栃木にある複数のスポーツクラブが、全種目ひとつのもとに集まる。みんな同じ色のユニフォームを着て、県民が全種目を応援するような文化が作れると嬉しいですね。今日本にあるのは種目文化で、他のスポーツと一緒にはやらない。企業チームだから他の企業は応援しない。学校でやるけど地域でやらない。あのスポンサーを奪いに来たんじゃないか、とみんなが敵になっている。県のアイデンティティをスポーツが壊す結果になるんです。そうじゃなくて、競技が違っても県民が同じ色のユニフォームを着ていたら、共通の話ができる。栃木県民は餃子とイチゴだけに誇りを持っているって言われるけど、栃木はそれだけじゃない。自分の住むところをよくすれば自分も得する。そのお手伝いをクラブが行う、そんなアイデンティティを確立したいですね。

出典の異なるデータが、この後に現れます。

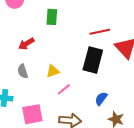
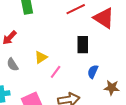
black rectangle: (93, 60) -> (83, 45), moved, size x0.7

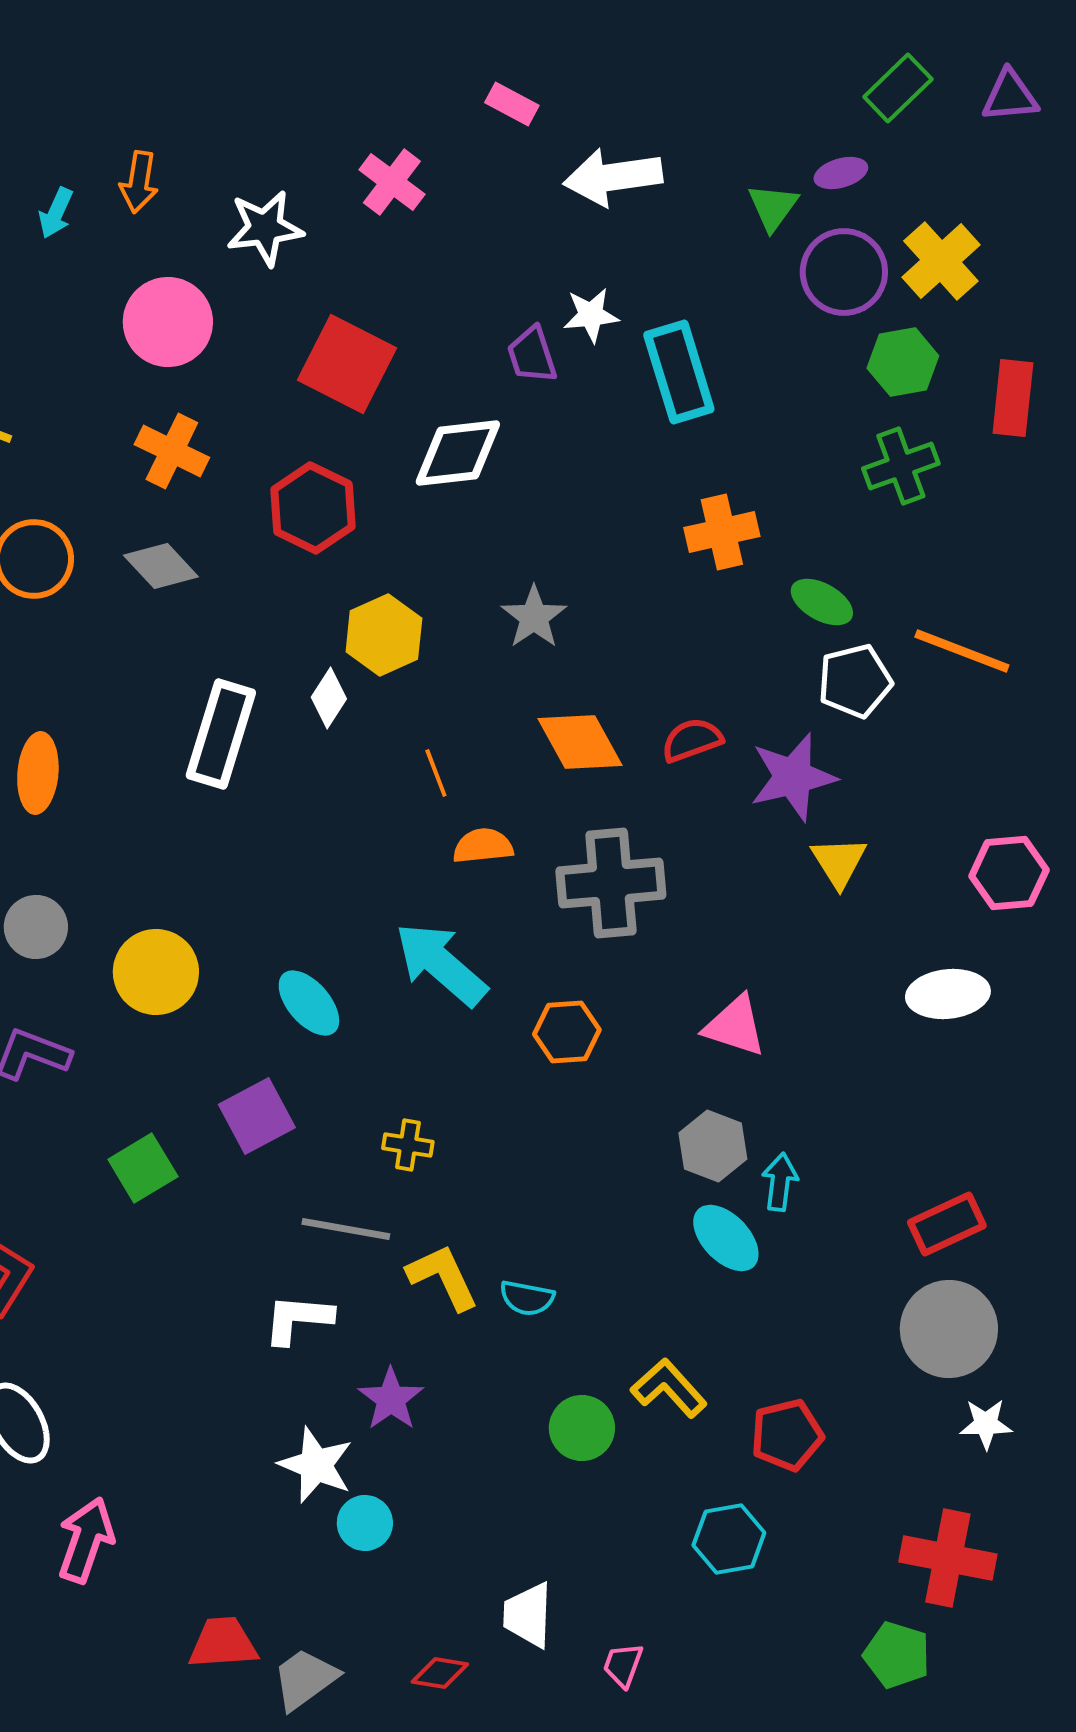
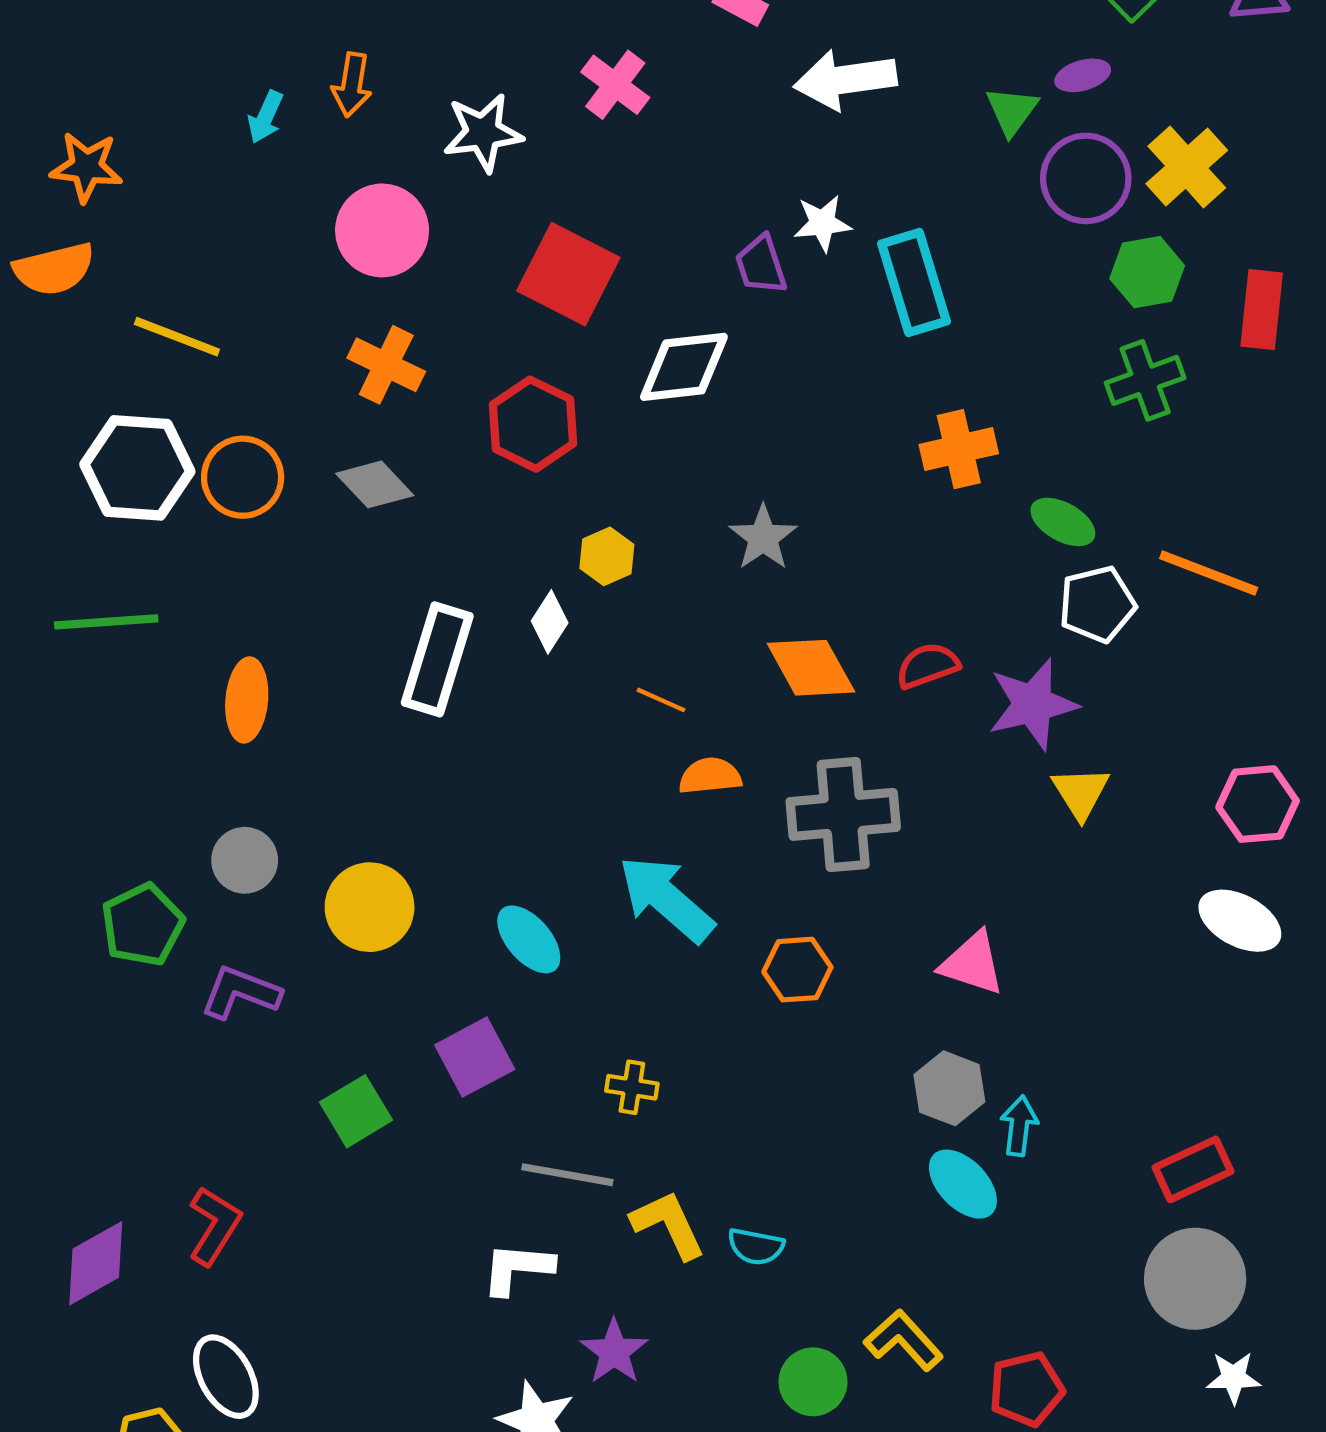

――地元でコミュニティを作る手伝いをスポーツクラブがするということですね

栃木はいいところがいっぱいあるんですよ、バスケもあるしサッカーもあるし。アイスホッケーも自転車もある。県民の興味が全種目に渡れば、新聞はもっと売れるし、ブランドにもなって、みんなも嬉しい。栃木県が日本で初めてスポーツでひとつにまとまった県になると面白いんじゃないかな。そういう仕組みがスペインのバルセロナにもあるし、それが本当のスポーツクラブだと思う。人口が減っていく高齢化社会においては、スポーツで人と交流する対策が必要だと思っています。